=== Problem set ===
#1 Summarize the economics quiz in two sentences.
#2 Please retype a portion of the economics quiz, beginning at the words that contain "D)referred to in" and stopping after "A)the short run.".

=== Reading passage ===
╭──
1) On a graph showing real national income on the vertical axis and time on the horizontal axis, the trend-line would probably be a good approximation of the:
A)path of potential output.
B)unemployment rate.
C)business cycle.
D)inflation rate.
E)distribution of income.

2) Short-run fluctuations in real GDP around its trend value are:
A)generally ignored by economists, because these fluctuations are constant and predictable.
B)unimportant to the study of macroeconomics.
C)generally ignored by economists, because these fluctuations do not affect behaviour of other variables such as the unemployment rate.
D)referred to in economics as "the business cycle".
E)referred to in economics as "background noise".

3)If 0.75 U.S. dollars can be exchanged for one Canadian dollar, we say that the Canadian-U.S. exchange rate is:
A)1.25.
B)75.
C)1.33.
D)1.0.
E)0.75.

4)In some macroeconomic analysis, it is common to treat the level of productivity as roughly constant. This is a justifiable assumption in:
A)the short run.
╰──
=== Data provided ===
╭──
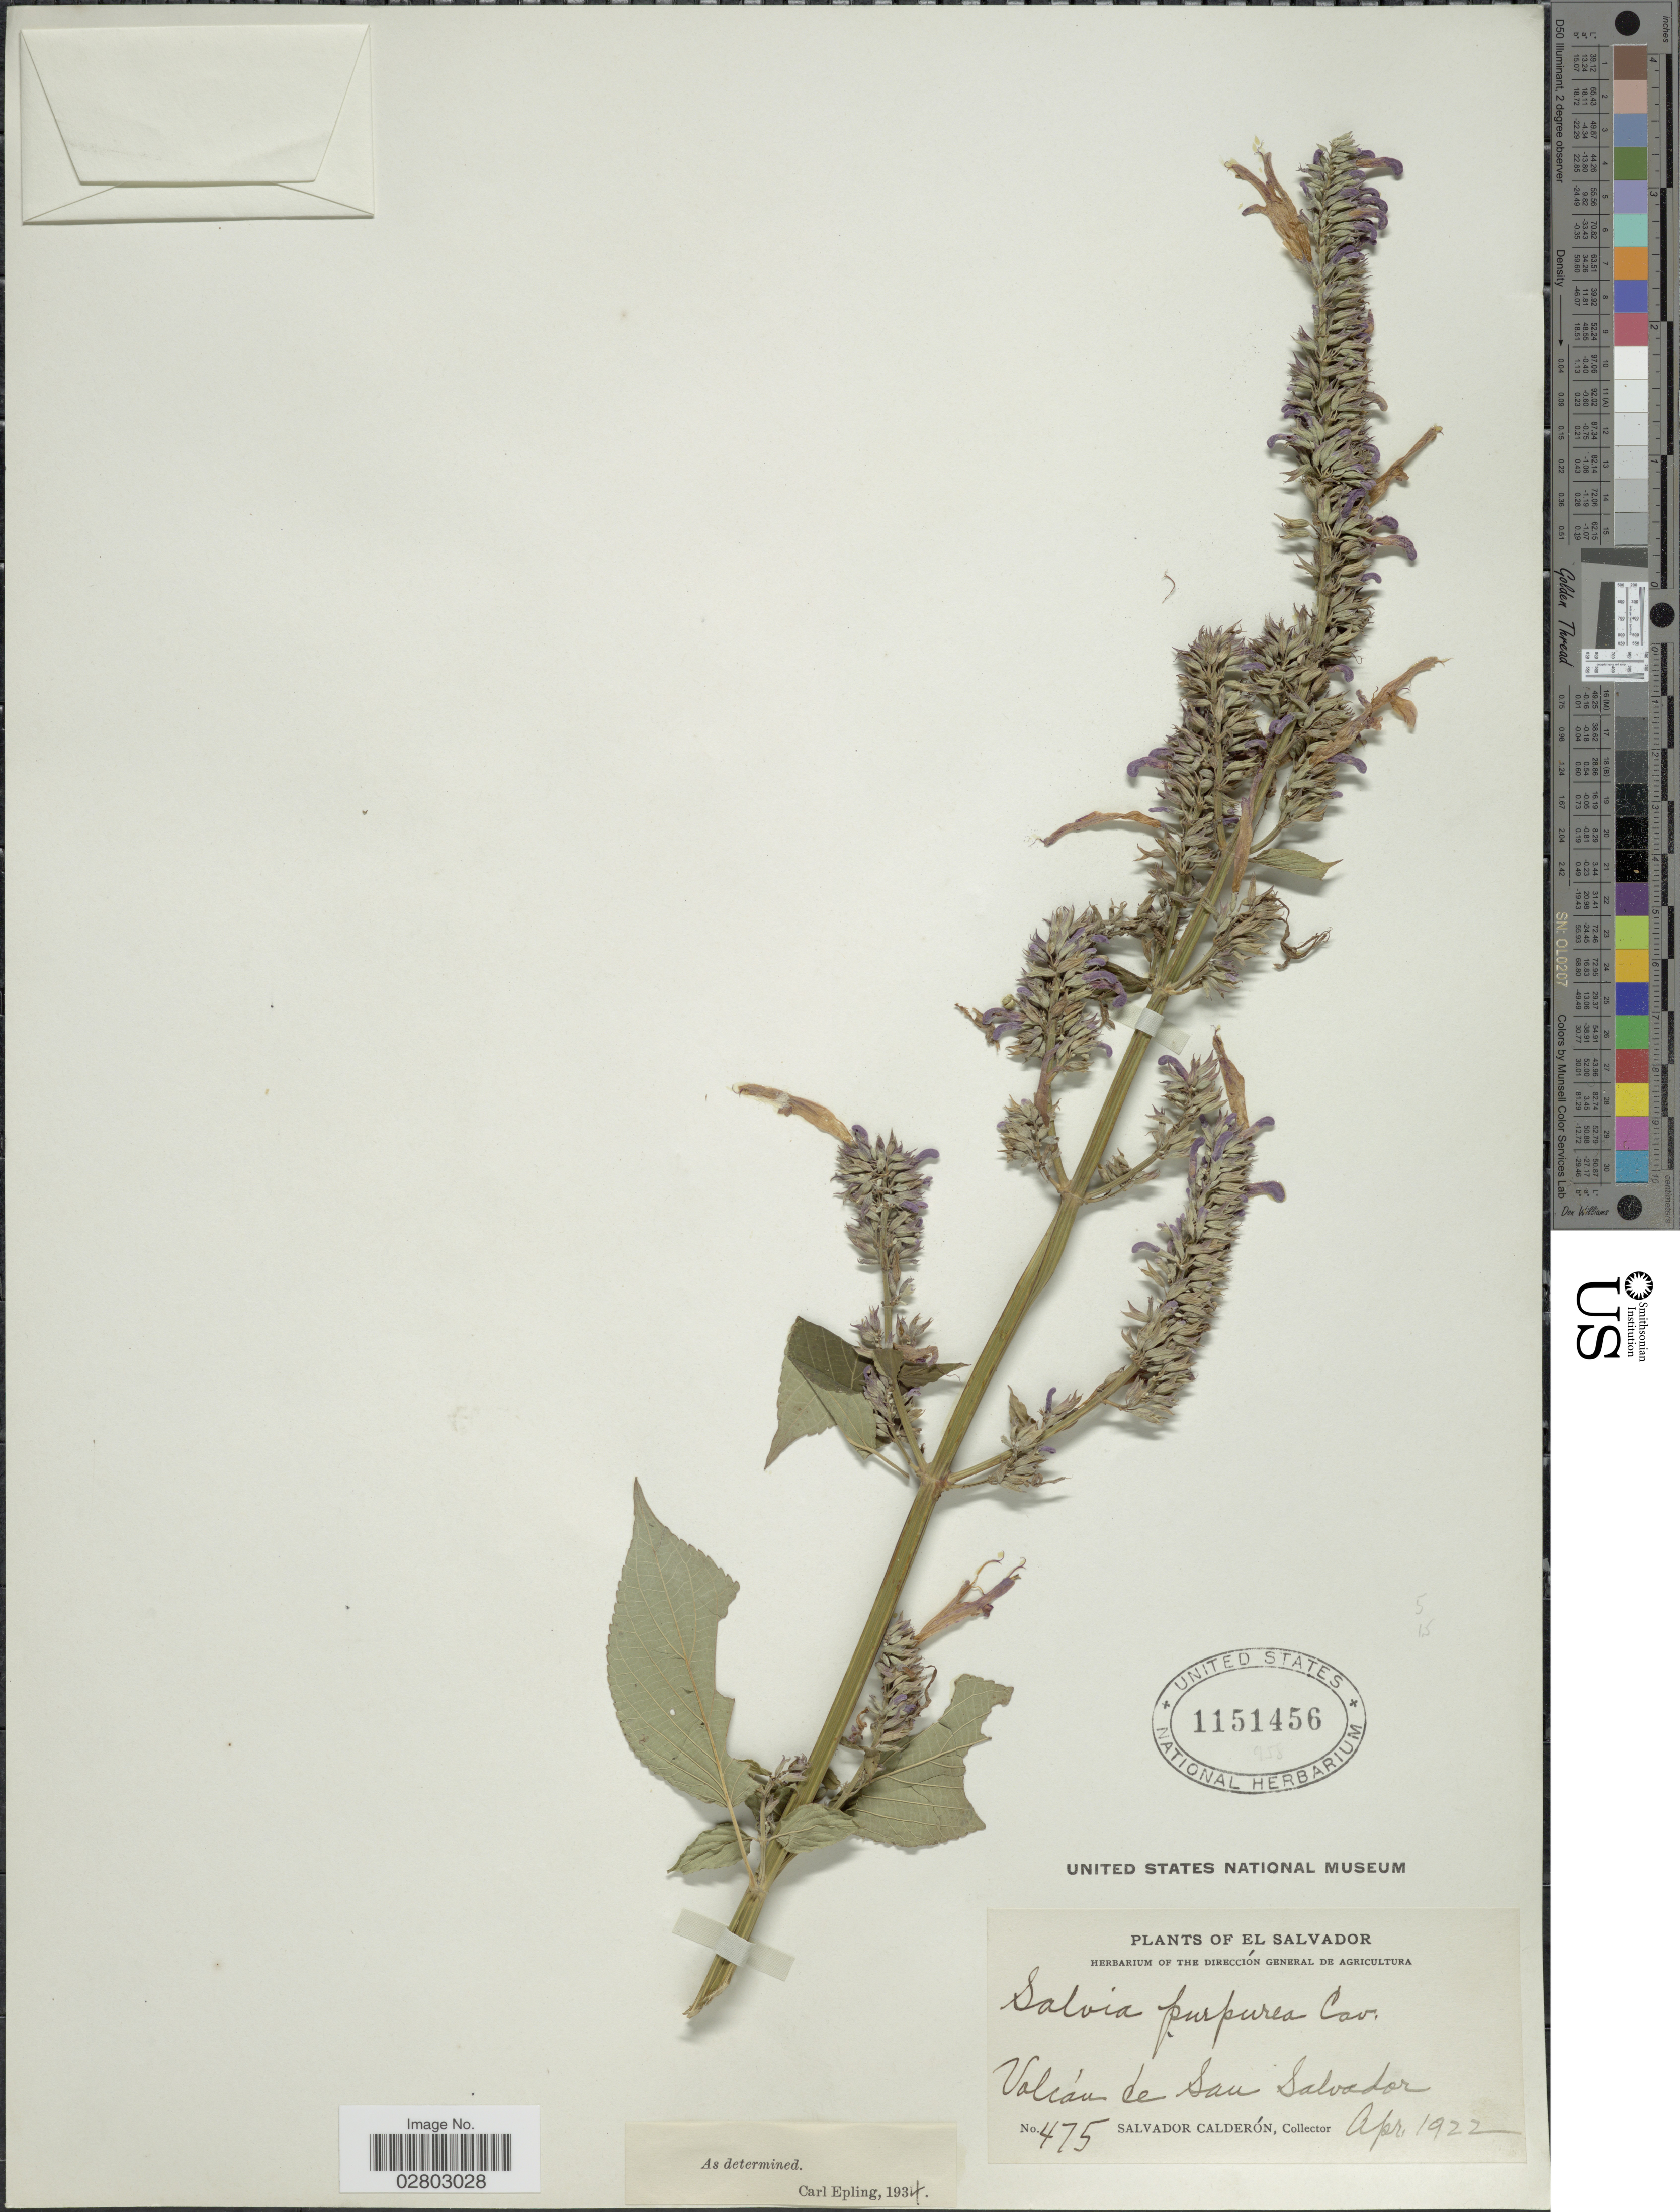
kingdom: Plantae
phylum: Tracheophyta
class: Magnoliopsida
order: Lamiales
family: Lamiaceae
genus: Salvia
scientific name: Salvia purpurea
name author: Cav.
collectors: S. Calderón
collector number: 475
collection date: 1922-04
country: El Salvador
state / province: San Salvador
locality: Volcán de San Salvador.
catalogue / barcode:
╰──
=== Answers in order ===
#1 The economics quiz poses multiple-choice items on what a trend-line of real national income over time would approximate, and on how short-run fluctuations in real GDP around its trend value are described. It also asks how to state the Canadian-U.S. exchange rate when 0.75 U.S. dollars can be exchanged for one Canadian dollar, and when it is justifiable to treat the level of productivity as roughly constant.

#2
D)referred to in economics as "the business cycle".
E)referred to in economics as "background noise".

3)If 0.75 U.S. dollars can be exchanged for one Canadian dollar, we say that the Canadian-U.S. exchange rate is:
A)1.25.
B)75.
C)1.33.
D)1.0.
E)0.75.

4)In some macroeconomic analysis, it is common to treat the level of productivity as roughly constant. This is a justifiable assumption in:
A)the short run.